BC: But again, some fuckin’ bitch had to break my heart to write the fuckin’ song!
Nicole: I’m gonna beat her up.
BC: It just ain’t right!
Nicole: Gonna beat her up. (gesturing stabbing in the gut)
BC: I got the song.
Nicole: It’s good.
BC: So we’d like to just kick it down before we wrap up here, we got stuff we gotta do. We gotta go log into Facebook. Watch the Cubs in the playoffs. They’re about to go to the World Series, aren’t they? We’re on tour, we don’t always follow the news.
Guy in crowd: White Sox!
BC: Heh, fuck the Sox, man. I could make a joke, but I ain’t goin’ that far, okay? Oh look, it’s the angry kid with the “uh, I love Ozzie Guillén!” No, he’s not even manager anymore. Imagine having a nickname like “A-Rod,” that sounds pretty good, right? “Hey, what’s your name?” “A-Rod.” (vaguely Mexican accent) “Hey, nice to meetcha, I’m A-Rod.” (normal voice and laughing) I promise, we’re gonna play a song, heh. I swear. I was talkin’ about my dad, right, like five minutes ago. So this is a song about my dad called Song for a Son.
A Song for a Son
Zero (abandoned after 5 seconds - somebody is a little off time)
> Zero
> Cherub Rock
[encore break]
Ava Adore
BC: Thank you so much. Thank you. We’s got one more song, we love you very much, thank you so much. Oh! One small plug: out in the hallway, our brothers and sisters from Resistance Pro Wrestling are out there, give ‘em some love. We got our one year anniversary show in November. Thank you. Did you know I was into wrestling, Jeff?

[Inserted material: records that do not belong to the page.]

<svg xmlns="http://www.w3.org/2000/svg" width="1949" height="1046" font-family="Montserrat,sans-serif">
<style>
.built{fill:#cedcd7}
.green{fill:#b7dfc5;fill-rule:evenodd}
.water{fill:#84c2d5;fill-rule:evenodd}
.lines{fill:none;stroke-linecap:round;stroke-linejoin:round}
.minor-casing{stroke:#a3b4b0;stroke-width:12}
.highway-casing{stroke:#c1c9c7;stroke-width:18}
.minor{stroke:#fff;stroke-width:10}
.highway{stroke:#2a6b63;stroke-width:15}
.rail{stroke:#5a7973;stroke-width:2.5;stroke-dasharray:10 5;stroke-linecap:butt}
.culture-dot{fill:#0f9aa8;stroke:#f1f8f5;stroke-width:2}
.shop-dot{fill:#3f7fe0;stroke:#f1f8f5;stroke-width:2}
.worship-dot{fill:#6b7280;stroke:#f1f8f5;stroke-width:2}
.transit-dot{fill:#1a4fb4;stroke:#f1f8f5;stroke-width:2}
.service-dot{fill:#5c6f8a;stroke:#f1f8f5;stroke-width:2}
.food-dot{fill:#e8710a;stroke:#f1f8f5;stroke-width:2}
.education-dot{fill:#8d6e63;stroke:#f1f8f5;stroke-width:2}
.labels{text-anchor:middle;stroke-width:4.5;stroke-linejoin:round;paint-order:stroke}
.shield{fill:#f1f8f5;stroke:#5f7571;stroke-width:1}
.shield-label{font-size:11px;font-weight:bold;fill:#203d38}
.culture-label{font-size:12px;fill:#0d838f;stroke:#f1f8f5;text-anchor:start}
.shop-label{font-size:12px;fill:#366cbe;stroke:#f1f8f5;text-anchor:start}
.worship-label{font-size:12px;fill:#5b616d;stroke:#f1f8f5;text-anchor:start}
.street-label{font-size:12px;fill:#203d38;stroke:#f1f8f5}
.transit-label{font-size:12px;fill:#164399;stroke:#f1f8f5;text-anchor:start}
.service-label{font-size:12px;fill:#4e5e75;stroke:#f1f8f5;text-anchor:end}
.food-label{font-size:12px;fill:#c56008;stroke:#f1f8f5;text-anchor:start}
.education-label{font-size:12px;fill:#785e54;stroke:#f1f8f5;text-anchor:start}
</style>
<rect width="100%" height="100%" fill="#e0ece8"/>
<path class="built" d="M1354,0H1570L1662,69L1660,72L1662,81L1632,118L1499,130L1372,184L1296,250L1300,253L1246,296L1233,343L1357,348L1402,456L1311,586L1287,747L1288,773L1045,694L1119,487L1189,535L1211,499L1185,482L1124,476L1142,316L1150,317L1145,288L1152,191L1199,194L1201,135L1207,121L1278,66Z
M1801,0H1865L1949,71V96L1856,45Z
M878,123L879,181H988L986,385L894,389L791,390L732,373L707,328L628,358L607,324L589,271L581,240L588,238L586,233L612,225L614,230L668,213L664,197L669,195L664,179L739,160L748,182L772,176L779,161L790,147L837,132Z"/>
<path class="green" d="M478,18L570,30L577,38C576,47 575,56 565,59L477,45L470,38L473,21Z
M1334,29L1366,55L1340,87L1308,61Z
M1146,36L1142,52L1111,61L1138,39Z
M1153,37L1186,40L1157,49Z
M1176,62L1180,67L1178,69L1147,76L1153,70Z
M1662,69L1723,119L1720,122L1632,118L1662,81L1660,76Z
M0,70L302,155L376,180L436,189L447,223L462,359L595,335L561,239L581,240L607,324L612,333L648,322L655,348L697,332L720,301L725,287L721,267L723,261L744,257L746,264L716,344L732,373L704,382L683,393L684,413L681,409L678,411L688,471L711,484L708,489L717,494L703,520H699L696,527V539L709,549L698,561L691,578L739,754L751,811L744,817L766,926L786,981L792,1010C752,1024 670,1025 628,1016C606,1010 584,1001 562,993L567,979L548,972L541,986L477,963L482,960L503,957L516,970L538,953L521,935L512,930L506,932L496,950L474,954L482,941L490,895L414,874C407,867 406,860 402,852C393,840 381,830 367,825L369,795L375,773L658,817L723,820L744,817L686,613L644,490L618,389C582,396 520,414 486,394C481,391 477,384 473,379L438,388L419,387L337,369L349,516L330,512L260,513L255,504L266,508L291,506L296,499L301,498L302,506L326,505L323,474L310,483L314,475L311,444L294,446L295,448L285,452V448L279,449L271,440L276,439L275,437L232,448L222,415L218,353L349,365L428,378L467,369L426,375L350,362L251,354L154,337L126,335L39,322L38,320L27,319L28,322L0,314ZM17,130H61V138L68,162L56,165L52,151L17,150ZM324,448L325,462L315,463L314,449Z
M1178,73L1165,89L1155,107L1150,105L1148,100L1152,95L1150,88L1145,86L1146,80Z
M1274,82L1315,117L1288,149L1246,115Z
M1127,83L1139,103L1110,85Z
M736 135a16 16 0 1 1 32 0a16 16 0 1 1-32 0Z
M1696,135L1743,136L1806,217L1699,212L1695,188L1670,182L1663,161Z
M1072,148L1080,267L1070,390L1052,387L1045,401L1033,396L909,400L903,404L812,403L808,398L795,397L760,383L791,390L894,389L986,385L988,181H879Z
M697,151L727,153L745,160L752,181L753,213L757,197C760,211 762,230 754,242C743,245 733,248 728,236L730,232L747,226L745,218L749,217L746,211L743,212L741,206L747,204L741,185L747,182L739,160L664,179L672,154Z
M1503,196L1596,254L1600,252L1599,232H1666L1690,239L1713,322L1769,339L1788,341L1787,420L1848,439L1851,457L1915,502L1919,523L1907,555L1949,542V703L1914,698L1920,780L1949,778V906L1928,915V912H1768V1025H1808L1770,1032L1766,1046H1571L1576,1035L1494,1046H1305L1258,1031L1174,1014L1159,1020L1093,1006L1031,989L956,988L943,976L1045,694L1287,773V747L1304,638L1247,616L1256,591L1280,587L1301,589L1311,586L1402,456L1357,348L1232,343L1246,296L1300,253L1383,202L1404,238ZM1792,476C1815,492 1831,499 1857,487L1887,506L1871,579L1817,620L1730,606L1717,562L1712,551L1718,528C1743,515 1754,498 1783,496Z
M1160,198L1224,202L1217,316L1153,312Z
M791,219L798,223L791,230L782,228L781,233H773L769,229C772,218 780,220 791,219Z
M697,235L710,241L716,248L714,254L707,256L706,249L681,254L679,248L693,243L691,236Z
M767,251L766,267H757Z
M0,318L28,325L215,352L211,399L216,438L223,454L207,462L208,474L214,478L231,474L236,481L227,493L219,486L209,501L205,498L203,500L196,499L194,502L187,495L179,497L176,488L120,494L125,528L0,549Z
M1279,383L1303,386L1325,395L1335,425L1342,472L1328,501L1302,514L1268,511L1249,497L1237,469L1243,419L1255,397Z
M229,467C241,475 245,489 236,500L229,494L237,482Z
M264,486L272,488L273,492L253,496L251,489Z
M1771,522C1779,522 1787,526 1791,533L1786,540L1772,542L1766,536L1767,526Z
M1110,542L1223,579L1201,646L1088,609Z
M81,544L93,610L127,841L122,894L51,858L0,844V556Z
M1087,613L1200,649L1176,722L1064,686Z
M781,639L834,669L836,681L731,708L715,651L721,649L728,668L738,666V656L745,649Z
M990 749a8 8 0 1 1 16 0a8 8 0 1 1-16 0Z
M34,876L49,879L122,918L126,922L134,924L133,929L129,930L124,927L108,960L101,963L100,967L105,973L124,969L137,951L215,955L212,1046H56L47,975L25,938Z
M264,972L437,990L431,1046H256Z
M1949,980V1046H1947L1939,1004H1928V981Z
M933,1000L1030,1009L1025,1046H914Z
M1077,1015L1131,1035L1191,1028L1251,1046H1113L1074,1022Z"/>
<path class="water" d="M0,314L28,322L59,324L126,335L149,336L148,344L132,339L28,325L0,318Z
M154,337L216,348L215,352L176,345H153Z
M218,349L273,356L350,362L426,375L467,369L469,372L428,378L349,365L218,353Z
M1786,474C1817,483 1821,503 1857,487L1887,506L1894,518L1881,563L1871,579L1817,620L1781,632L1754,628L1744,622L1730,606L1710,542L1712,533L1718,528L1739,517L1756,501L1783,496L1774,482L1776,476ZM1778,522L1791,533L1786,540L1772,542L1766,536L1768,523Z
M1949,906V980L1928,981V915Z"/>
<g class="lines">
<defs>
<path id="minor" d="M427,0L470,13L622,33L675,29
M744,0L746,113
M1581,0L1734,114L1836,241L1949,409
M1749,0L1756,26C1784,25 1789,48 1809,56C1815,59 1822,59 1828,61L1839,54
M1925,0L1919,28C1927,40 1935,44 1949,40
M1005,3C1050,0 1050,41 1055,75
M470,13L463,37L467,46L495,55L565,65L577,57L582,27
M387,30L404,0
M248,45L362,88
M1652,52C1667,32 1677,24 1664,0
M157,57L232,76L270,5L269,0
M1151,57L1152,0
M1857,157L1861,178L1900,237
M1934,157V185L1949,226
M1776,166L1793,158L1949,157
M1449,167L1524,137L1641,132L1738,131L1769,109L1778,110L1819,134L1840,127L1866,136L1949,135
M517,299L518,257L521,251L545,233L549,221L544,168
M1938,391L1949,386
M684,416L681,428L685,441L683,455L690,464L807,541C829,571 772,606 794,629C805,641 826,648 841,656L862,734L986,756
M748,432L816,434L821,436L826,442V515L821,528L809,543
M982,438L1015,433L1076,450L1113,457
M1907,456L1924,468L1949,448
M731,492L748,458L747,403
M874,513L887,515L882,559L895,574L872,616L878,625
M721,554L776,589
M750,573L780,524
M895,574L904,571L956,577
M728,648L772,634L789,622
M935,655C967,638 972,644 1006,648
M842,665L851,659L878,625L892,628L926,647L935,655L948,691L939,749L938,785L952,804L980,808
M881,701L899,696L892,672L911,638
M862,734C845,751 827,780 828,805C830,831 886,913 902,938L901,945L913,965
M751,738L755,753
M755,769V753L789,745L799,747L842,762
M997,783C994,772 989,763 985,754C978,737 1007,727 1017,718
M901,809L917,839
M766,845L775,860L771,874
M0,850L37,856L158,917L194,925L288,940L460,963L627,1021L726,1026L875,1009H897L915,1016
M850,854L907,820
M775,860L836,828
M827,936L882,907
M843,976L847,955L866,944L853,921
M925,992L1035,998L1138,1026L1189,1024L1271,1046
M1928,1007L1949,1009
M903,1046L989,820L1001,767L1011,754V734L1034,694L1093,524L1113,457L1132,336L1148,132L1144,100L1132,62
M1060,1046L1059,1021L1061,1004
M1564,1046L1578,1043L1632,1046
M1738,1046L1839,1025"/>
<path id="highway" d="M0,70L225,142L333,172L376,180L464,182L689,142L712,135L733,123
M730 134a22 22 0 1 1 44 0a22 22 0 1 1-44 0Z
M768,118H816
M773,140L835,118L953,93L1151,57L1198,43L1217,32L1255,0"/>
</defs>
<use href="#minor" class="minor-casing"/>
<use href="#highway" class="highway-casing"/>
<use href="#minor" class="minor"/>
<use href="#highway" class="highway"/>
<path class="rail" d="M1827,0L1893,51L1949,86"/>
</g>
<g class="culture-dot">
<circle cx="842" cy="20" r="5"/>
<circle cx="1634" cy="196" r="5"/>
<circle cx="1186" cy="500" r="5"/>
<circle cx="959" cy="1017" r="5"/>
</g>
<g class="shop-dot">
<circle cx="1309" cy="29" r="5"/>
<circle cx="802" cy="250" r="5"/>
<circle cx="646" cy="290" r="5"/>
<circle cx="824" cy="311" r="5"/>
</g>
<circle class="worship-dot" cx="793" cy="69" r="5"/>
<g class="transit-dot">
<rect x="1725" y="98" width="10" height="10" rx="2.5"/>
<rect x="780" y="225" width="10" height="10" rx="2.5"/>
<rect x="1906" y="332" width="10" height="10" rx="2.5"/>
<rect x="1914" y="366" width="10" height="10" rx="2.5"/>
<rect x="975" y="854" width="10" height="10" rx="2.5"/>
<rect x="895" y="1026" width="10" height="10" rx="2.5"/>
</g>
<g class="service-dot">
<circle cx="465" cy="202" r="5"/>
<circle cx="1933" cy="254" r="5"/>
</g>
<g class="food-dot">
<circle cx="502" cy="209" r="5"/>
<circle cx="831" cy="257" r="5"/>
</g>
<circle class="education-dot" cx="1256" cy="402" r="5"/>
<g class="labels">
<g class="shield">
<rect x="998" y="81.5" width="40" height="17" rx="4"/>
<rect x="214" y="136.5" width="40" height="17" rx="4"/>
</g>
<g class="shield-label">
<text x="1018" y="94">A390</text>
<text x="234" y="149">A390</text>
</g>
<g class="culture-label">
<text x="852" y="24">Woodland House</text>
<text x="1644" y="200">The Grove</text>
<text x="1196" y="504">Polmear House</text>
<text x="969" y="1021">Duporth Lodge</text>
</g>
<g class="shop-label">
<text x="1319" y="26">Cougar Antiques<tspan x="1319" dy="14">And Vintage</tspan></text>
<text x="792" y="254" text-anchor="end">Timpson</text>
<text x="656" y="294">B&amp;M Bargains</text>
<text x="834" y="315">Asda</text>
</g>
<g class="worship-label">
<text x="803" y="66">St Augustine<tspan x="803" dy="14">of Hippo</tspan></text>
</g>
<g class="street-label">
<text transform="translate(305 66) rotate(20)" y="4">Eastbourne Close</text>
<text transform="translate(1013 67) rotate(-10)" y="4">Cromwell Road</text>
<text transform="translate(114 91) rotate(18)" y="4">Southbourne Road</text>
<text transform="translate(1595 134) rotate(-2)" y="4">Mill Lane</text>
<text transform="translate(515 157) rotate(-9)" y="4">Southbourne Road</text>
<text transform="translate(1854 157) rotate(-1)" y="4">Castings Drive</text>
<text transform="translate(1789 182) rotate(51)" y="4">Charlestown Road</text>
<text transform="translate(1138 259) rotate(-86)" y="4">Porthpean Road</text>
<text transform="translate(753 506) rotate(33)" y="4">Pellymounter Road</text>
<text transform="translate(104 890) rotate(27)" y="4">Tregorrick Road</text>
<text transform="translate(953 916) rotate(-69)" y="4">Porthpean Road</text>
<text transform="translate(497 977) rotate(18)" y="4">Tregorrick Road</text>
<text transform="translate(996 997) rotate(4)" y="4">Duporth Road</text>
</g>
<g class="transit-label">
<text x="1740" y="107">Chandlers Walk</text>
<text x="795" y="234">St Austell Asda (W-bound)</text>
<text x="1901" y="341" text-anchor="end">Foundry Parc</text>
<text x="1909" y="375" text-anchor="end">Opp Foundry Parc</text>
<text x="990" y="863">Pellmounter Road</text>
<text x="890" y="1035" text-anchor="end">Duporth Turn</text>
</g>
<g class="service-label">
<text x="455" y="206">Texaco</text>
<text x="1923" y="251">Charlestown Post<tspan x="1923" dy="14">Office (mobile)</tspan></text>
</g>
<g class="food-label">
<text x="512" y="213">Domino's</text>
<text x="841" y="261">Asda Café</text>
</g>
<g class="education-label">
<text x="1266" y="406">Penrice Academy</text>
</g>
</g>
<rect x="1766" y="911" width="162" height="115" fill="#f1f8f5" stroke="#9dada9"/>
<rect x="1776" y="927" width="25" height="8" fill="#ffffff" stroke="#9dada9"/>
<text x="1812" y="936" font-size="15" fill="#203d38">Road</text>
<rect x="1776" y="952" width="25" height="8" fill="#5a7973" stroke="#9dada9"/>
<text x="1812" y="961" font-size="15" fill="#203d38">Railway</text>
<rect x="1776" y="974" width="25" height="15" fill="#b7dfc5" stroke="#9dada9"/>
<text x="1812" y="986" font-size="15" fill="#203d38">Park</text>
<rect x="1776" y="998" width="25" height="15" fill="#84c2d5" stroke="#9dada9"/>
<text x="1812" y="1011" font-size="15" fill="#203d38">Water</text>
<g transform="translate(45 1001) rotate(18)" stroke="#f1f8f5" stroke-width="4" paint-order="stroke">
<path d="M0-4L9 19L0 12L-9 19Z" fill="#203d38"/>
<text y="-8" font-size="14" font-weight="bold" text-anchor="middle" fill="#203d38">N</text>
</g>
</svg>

Jeff: No, I didn’t know that.
BC: (to crowd) Okay, I know you don’t like wrestling, but I do, okay? Who likes wrestling? Alright! That’s good. Come check out Resistance Pro, we’re in Racine tomorrow. I’ll be in Minneapolis rocking. And they’ll be in Racine rocking. So one more song for you, okay, this is dedicated to everybody here.